An 1886 Deering twine binder at work in Russia, just six years after Deering first produced the Appleby machine.

A few months ago, in one of the hobby magazines, I saw a statement indicating that William Deering had invented the twine-tie grain binder. Well, as Sportin’ Life sings in the opera Porgy and Bess, “It ain’t necessarily so.”

John Francis Appleby was born in New York in 1840; his family traveled by canal and lake boats to Milwaukee four years later. Reportedly the boy was a tinkerer from an early age, and hung out at the small machine shop of George Esterly, who later built reapers.

There are several variations of this story, but one is that, at age 18, Appleby was helping a farmer bind gavels of grain put on the ground by a self-rake reaper.

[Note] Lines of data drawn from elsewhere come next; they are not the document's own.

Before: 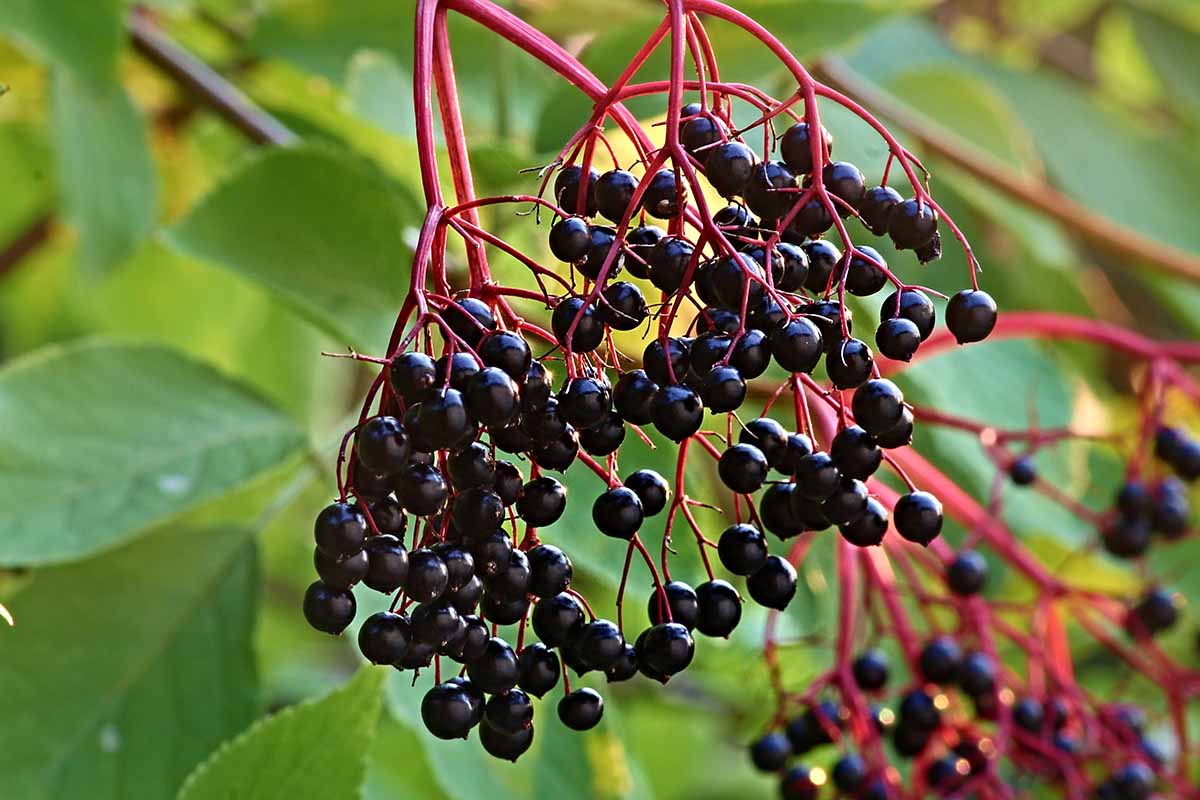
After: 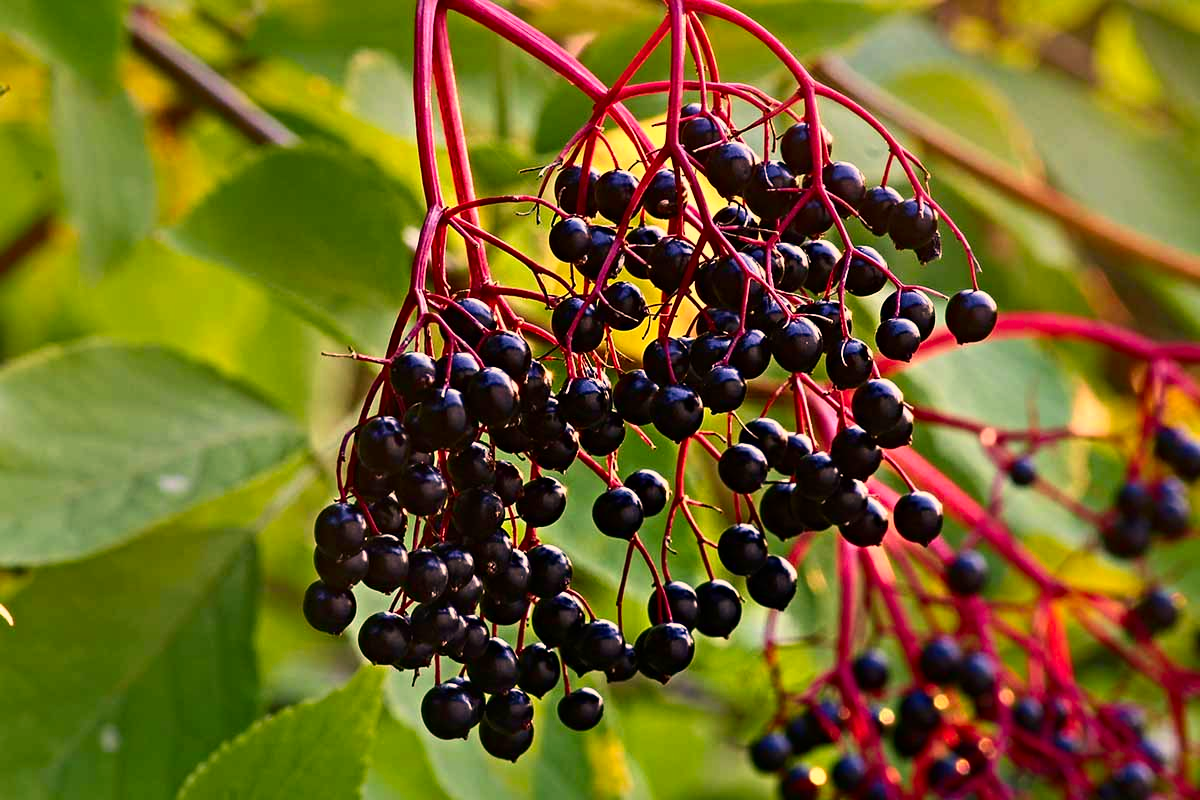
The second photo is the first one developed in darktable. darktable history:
contrast brightness saturation: contrast 0.128, brightness -0.05, saturation 0.163
color correction: highlights a* 17.88, highlights b* 18.64
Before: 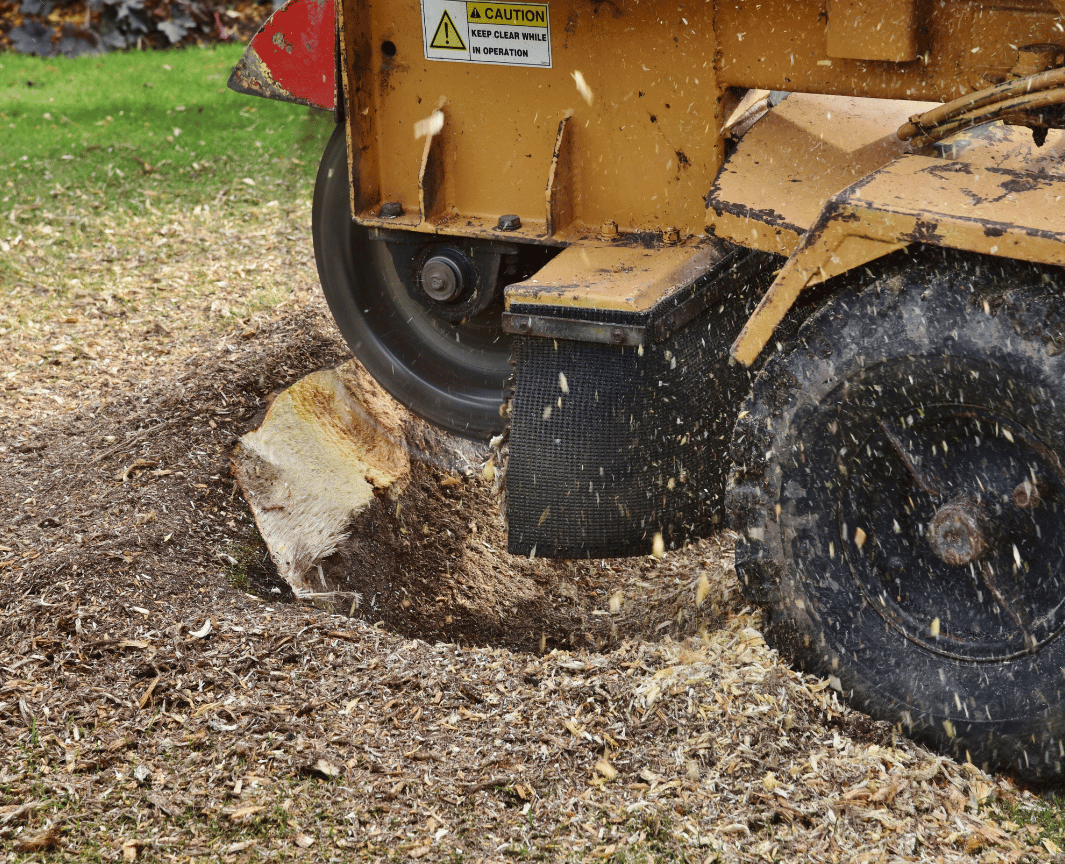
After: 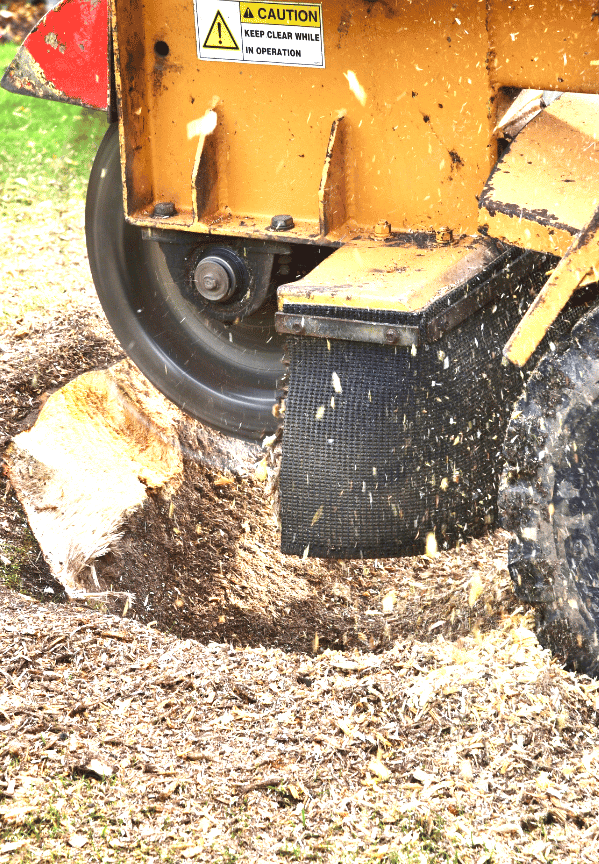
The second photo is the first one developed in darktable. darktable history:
crop: left 21.402%, right 22.314%
exposure: black level correction 0, exposure 1.447 EV, compensate highlight preservation false
levels: levels [0, 0.48, 0.961]
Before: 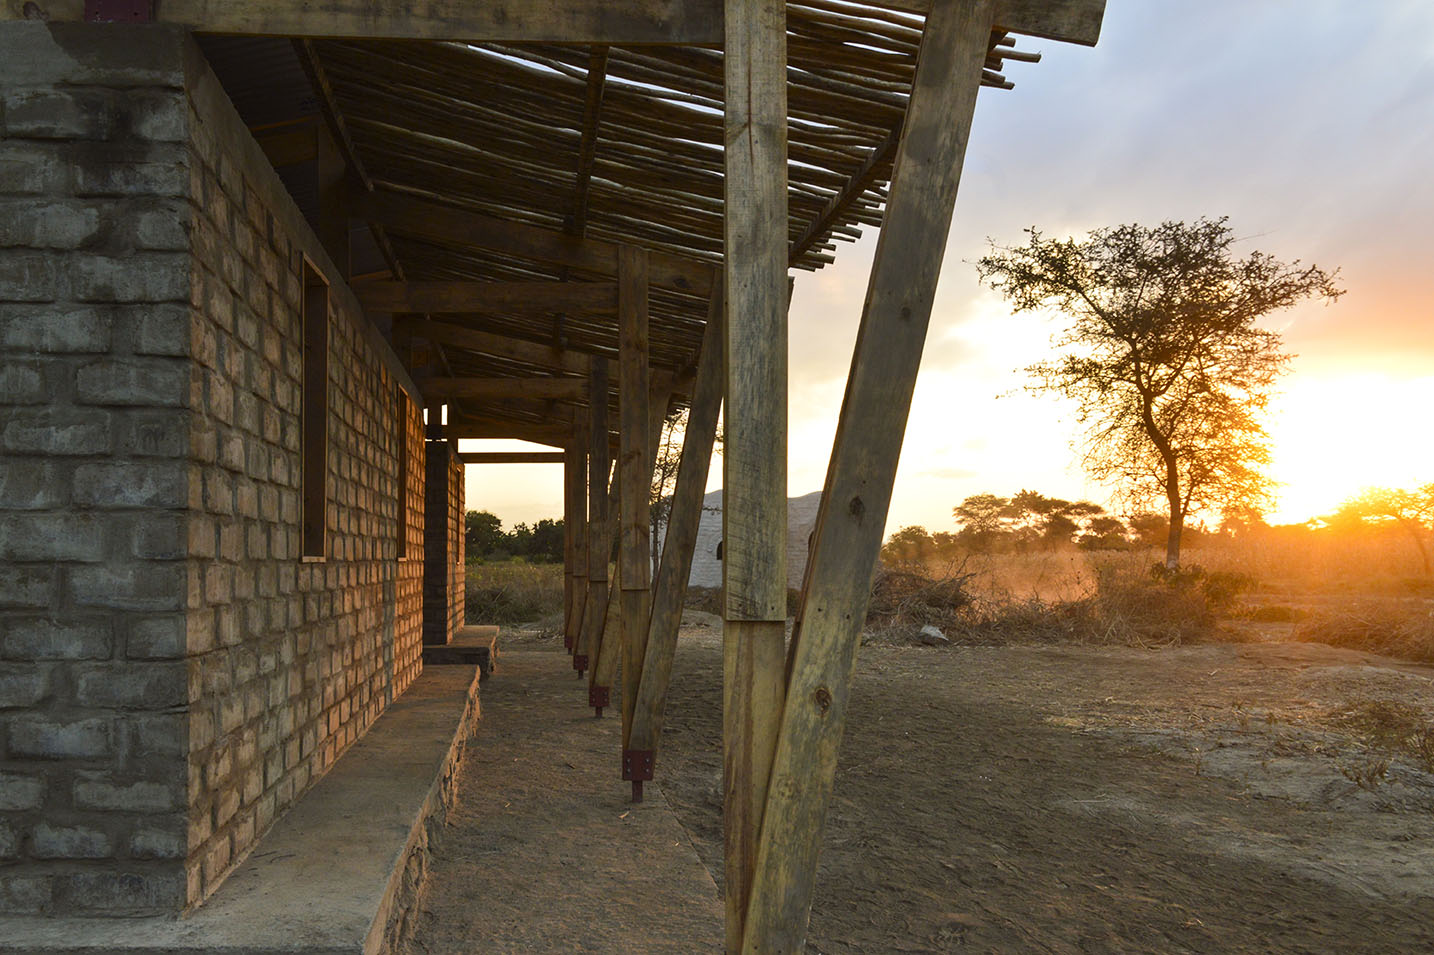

Proud of his new reaper, the farmer asked the boy what he thought of the machine and young Appleby said, “Oh, it works fine, but I believe I can make a binder,” a statement much ridiculed by the farmer.

After many false starts, Appleby succeeded in whittling a gadget that looked for all the world like a bird’s beak that would open, receive the twine, close to hold it and then turn to form the knot. Of course, many other parts were necessary to make the knotter work: a knife to cut the twine, a way to compress and size the bundle, and a way of getting the grain to the knotter (the band was placed in the middle regardless of the straw length), and the boy had no money to experiment.

During the 1850s and ’60s, a whole host of inventors were at work on the problem of binding grain. Many attempts were made to use the straw itself to bind bundles (that was the method used in hand tying), but all were unsuccessful. A number of semiautomatic binders were invented, but all required a person to pull a lever, turn a crank or finish the knot manually. Not only was a practical knotter not available, but suitable twine was scarce and expensive, making wire the banding material of choice.